**Requirement 1**
Count the lines of the records below that contain the word "turning", and reply with the number alone.

**Given text**
▶

I would like to warmly greet you and renew the expression of my esteem for your cooperation and contribution towards human and social progress, a task of which the Pontifical Academy of Social Sciences is more than capable.
If I’m happy for this contribution and proud of you, it is also in consideration of the noble service you can offer to humanity — both through an understanding of this very present phenomenon of indifference and its extreme forms in the globalized world — as well as the solutions in face of this challenge, seeking to improve the living conditions of the neediest among our brothers and sisters. Following Christ, the Church is called to engage herself, in other words, there is no room for the Enlightenment adage, according to which the Church must not meddle in politics. The Church must meddle in great politics because — I quote Paul VI — “politics is one of the highest forms of love, of charity.” And the Church is also called to be faithful to people, even more so in the case of situations where wounds and dramatic sufferingd are present, and where values, ethics, social sciences and faith are involved; situations in which your testimony as individuals and humanists, together with your own social expertise, is particularly appreciated.
In the course of these recent years there have been many important activities at the Pontifical Academy of Social Sciences, under the vigorous drive of its President, Chancellor and some external collaborators of prestigious reputation, whom I thank from my heart. Activities in defense of the dignity and freedom of men and women of today and, in particular, in the eradication of human trafficking and new forms of slavery, such as forced labor, prostitution, organ trafficking the drug trade and organized crime. As my predecessor Benedict XVI said, and as I myself have affirmed on several occasions, these are real crimes against humanity that should be recognized as such by all religious, political and social leaders, and reflected in national and international laws.
The meeting on December 2, 2014 with the religious leaders of the most influential religions in this globalized world, and the summit on July 21, 2015 with the Mayors of the major cities of the world, have shown the willingness of this Institution in pursuing the eradication of the new forms of slavery. I hold a special memory of these two meetings, as well as of the significant youth seminars, all due to the initiative of the Academy.

◀

**Requirement 2**
For each statement, say yes or no depending on whether the address above supports it, and quote the words from it that decide. (a) The summit with the Mayors of major cities took place on July 21, 2015. (b) The address holds that the Church must not meddle in politics. (c) The line that politics is one of the highest forms of charity is credited to Benedict XVI.

**Source information**
▶

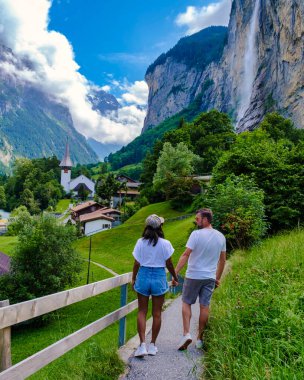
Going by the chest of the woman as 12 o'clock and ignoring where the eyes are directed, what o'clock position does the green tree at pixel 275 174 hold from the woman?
The green tree is roughly at 1 o'clock from the woman.

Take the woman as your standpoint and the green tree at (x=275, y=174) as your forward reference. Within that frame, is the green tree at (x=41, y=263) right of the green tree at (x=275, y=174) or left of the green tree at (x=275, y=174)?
left

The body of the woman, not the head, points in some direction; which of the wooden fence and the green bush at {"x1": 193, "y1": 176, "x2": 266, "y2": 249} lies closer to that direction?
the green bush

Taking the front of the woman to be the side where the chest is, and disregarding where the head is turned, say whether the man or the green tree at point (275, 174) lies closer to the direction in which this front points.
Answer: the green tree

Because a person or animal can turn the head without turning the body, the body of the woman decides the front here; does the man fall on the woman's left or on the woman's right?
on the woman's right

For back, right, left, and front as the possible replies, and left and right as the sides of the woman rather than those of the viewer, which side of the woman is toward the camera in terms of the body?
back

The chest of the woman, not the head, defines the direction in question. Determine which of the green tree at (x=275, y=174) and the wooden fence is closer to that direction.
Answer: the green tree
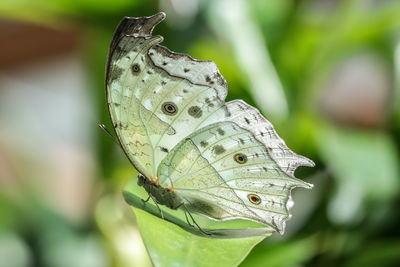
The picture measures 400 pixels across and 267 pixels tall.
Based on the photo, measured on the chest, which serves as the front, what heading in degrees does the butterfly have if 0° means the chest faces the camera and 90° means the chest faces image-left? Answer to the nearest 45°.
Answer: approximately 90°
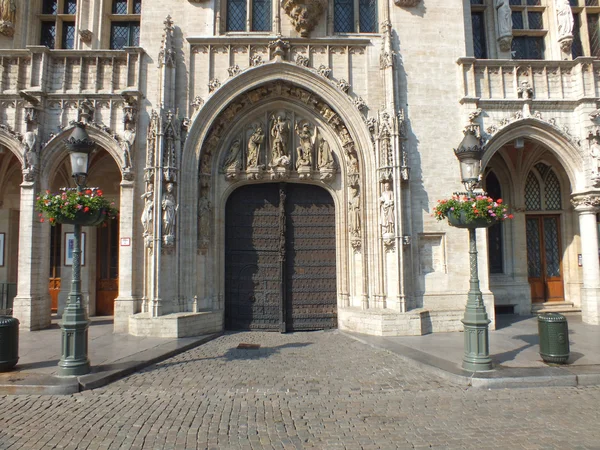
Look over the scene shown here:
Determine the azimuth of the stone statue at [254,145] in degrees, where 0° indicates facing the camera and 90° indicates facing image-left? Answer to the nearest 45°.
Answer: approximately 315°

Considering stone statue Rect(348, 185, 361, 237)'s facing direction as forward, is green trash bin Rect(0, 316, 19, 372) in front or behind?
in front

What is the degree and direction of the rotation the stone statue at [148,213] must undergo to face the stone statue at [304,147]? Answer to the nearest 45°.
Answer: approximately 135° to its left

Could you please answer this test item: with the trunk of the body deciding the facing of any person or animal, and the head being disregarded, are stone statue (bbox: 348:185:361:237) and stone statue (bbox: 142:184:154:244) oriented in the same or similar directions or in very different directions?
same or similar directions

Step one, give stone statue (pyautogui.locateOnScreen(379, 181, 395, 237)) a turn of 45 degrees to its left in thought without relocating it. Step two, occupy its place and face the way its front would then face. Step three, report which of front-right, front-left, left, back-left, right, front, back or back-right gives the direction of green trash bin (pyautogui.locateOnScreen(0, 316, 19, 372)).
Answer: right

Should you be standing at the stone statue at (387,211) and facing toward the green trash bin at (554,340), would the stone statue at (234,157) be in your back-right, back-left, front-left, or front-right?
back-right

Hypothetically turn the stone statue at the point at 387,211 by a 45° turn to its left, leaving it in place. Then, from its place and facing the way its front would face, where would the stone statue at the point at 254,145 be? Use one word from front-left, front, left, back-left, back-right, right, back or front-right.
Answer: back-right

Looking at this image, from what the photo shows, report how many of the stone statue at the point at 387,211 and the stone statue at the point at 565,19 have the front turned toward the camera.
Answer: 2

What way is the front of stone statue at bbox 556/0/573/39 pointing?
toward the camera

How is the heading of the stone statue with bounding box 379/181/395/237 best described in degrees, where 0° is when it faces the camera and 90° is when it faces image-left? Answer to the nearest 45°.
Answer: approximately 0°

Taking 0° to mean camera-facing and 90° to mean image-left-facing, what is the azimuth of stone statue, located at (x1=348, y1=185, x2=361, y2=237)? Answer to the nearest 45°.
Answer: approximately 45°

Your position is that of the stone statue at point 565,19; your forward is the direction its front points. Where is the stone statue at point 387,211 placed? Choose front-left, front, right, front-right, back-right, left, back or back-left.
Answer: front-right

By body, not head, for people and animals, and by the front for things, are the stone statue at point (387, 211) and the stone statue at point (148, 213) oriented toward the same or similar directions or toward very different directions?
same or similar directions
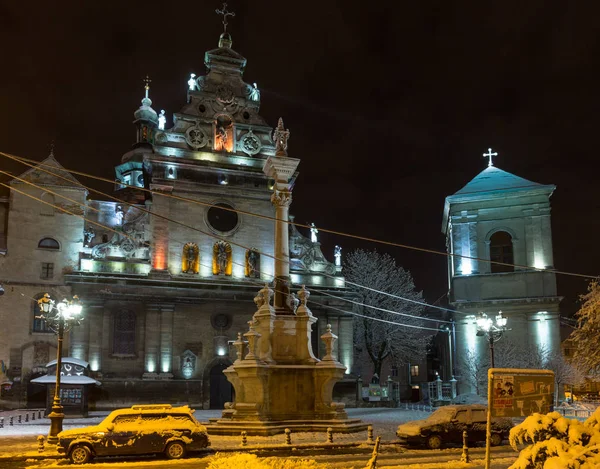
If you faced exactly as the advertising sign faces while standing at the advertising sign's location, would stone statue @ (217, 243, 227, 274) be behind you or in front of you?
behind

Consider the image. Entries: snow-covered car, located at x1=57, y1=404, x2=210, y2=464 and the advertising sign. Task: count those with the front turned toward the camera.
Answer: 1

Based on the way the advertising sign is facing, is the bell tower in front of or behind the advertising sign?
behind

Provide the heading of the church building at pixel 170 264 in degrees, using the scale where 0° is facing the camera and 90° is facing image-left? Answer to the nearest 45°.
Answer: approximately 0°

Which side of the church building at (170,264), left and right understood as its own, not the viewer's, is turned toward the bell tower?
left

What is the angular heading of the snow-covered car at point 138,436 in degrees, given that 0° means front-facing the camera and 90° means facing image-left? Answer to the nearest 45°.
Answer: approximately 90°

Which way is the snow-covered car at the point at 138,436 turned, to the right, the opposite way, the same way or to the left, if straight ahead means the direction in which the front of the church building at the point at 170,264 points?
to the right

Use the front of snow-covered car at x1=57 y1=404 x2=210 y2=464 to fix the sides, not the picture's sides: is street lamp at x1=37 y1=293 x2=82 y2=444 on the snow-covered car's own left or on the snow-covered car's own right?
on the snow-covered car's own right
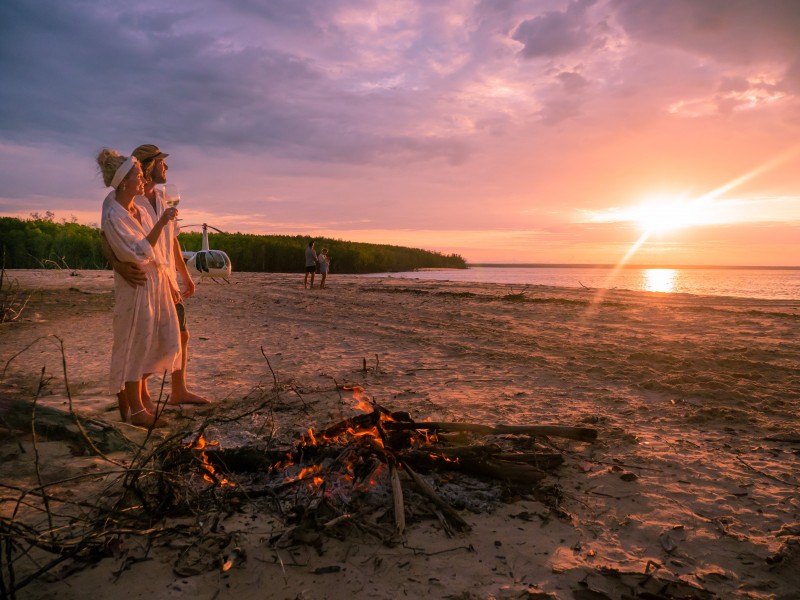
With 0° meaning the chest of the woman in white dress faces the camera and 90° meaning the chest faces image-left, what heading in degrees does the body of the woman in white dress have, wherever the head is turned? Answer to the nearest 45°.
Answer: approximately 270°

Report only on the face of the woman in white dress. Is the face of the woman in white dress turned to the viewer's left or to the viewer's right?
to the viewer's right
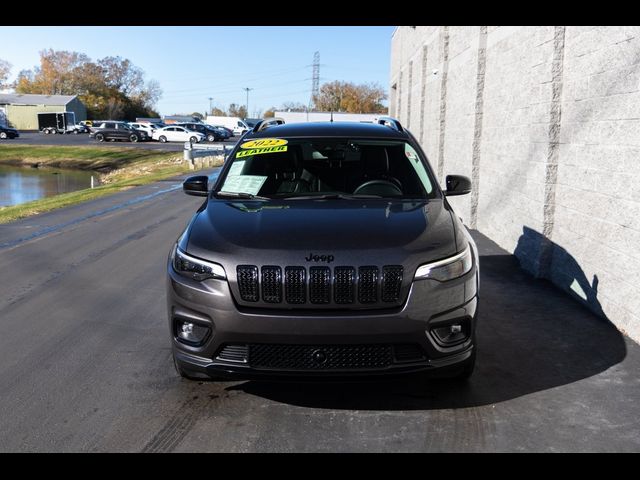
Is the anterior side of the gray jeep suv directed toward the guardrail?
no

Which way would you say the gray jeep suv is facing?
toward the camera
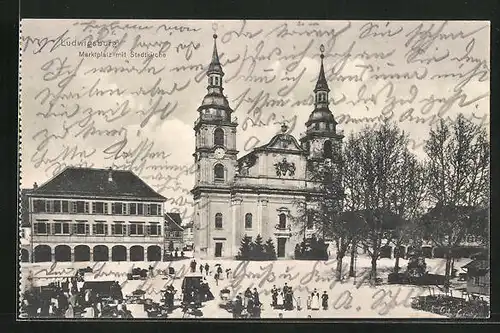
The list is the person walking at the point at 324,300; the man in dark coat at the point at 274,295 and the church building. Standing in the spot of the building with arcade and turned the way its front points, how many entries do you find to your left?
3

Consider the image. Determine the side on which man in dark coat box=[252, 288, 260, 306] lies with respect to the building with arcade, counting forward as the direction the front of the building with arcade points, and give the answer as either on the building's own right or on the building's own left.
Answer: on the building's own left

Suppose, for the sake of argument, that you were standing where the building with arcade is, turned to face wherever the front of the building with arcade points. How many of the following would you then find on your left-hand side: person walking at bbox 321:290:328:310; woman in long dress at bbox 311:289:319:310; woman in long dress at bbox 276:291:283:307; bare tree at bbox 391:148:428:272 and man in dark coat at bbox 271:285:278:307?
5

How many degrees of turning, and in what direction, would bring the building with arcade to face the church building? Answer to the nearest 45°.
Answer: approximately 90° to its left

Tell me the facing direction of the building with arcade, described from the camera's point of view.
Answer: facing the viewer

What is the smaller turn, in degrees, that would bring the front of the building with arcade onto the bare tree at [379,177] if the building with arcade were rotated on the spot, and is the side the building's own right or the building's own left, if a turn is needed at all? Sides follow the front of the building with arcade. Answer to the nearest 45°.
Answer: approximately 90° to the building's own left

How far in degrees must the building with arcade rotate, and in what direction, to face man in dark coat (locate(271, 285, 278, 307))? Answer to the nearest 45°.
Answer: approximately 90° to its left

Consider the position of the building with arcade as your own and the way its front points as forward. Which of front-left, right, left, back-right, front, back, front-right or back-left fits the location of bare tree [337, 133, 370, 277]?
left

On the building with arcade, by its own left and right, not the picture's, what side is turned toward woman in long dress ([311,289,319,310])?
front

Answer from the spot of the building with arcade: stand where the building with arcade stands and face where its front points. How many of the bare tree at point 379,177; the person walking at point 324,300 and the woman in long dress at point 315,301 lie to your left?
3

◀

**Written answer 1**
2

**Written answer 2**
(a) Yes: "the summit on July 21, 2015 with the Mayors of the major cities of the world"
(b) No: "The Church must meddle in great politics"
(c) No: "I quote Paul VI"